This is the second time around with the radishes and agretti. The early spring plantings of both failed to thrive, and were replanted with enough success to be included in this week’s harvest.
To get beyond the low germination rate, we seeded the agretti thickly enough that they actually needed to be thinned out.
One morning, we found part of the garden fencing down and footprints scattered throughout the raised beds.
On closer inspection, we found that the beans, carrots and, of all things, the bitter-flavored Italian chicory lightly nibbled. We’re still not sure what came through, though were grateful the damage wasn’t any worse than it was.
To create some ease in the garden, we’ve cut down on what we’re growing this year, and make up for it with weekly visits to local farmers’ markets. From the Portsmouth and York Farmers’ Markets: Red onions, fennel and carrots from Black Kettle Farm; agretti and stem lettuce from Wake Robin Farm; sweet onions, green peppers, jalapeños, summer squash, and cucumbers from Meadow’s Mirth; broccoli and cauliflower from River Lily Farm; and radicchio from Connolly’s Organics.
Some of the bounty went into a summery Panzanella salad, while leafy tops and stems went into a thrifty vegetable stock.
Carrots, onions and greens were mixed with pea pods and fennel — there’s something satisfying about capturing another use for these vegetables before they head to the compost heap.
This week’s harvest: Peas, kale, chard, salad greens, agretti, and radishes.
Putting-up: Frozen peas, canned pea pod broth, and canned pea and fennel broth.
Farmer’s markets are the greatest! Great idea to make the vegetable stock too. What is agretti? I’ve never heard of it before. Sorry about the critter that damaged your garden!
Hi Patsy! I added a link to the seed source for agretti, an Italian edible succulent mostly found in Rome.

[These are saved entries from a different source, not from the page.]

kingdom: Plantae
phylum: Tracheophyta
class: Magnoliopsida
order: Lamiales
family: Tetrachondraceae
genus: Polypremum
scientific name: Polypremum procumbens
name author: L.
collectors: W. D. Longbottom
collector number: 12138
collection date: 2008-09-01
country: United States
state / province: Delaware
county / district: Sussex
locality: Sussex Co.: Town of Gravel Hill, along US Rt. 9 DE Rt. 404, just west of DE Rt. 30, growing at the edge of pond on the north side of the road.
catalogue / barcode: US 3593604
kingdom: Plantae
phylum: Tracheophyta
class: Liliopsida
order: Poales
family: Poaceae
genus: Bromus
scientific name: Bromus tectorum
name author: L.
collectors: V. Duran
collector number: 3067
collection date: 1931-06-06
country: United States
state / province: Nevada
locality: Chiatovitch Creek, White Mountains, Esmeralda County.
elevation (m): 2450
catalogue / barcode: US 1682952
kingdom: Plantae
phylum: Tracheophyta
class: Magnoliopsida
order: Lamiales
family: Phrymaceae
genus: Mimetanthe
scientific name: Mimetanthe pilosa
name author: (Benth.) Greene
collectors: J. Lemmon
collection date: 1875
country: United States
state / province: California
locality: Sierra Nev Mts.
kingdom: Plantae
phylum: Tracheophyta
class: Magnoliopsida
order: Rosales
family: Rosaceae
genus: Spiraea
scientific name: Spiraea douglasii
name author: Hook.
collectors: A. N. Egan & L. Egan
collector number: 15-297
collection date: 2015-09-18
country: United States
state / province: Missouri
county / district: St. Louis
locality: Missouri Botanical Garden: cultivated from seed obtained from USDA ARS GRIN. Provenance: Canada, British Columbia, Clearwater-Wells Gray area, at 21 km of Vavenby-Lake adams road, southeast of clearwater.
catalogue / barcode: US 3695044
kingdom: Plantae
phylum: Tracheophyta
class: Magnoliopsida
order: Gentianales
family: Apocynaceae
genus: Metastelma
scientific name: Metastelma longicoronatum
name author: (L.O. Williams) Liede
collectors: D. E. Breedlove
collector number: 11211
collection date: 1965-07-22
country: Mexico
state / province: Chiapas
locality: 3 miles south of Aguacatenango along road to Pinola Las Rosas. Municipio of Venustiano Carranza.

Never heard of agretti until your previous post about germination problems. I guess you are fortunate to have any, it is apparently quite a treat. Scary about the garden fence and footprints. Maybe deer (or moose?!).
We thought deer, maybe moose (would have to be baby-sized), but the prints don’t seem deep enough…
My neighbor’s two horses got loose once and took a stroll through my garden. They nibbled on the apple trees a little but otherwise left only footprints.
We hadn’t thought of horses, something to consider… ;)
Your garden is so pretty. Those critter invasions are vexing. I’ve not had too many problems this year, mostly birds, but I keep seeing a bunny near the house and I’m hoping that one of the local raptors or coyotes finds it before it finds my vegetables.
I rely pretty heavily on the farmer’s market also, especially for fruit, it’s so nice to have that option.
Fruit’s a hard one, especially with critter competition, though you do grow an amazing array of delicious things! We did wonder if it was a coyote rather than a deer that visited…
I hadn’t heard of Agretti, either. I wonder if the invader was a deer? Or maybe there would have been more damage if it was a deer? I agree that your garden is pretty–and so well organized. I’m jealous of all the sunny space you have. What a yummy harvest!
We’re thinking the same thing, that the garden would have been completely mauled if it had been a deer. Our latest thinking is that it might have been a raccoon, and that it could have climbed the fence post, and tore the fencing trying to get out.
looks delicious! All those colours too we are in the middle of winter so not much variety coming out the patch!
We’re very much enjoying what’s in available now, knowing full well the season is short! And congratulations! ;)
My guess with the downed fence and footprints would be deer. Something may have spooked it reason for not much damage. Looked up agretti, sounds like an interesting plant, will check out the garden center for seeds.
We do have a problem with deer here but think it might be something smaller that got in. I also added a link for agretti seed, it’s from http://www.growitalian.com.
Thanks for the link.
I’m voting for deer being your invaders. Your lucky you got off so easy!! Your garden and harvest looks fantastic!!
I know, the damage could’ve been much worse! I’m still scratching my head over the choice of Italian chicory, the most bitter plant in the garden.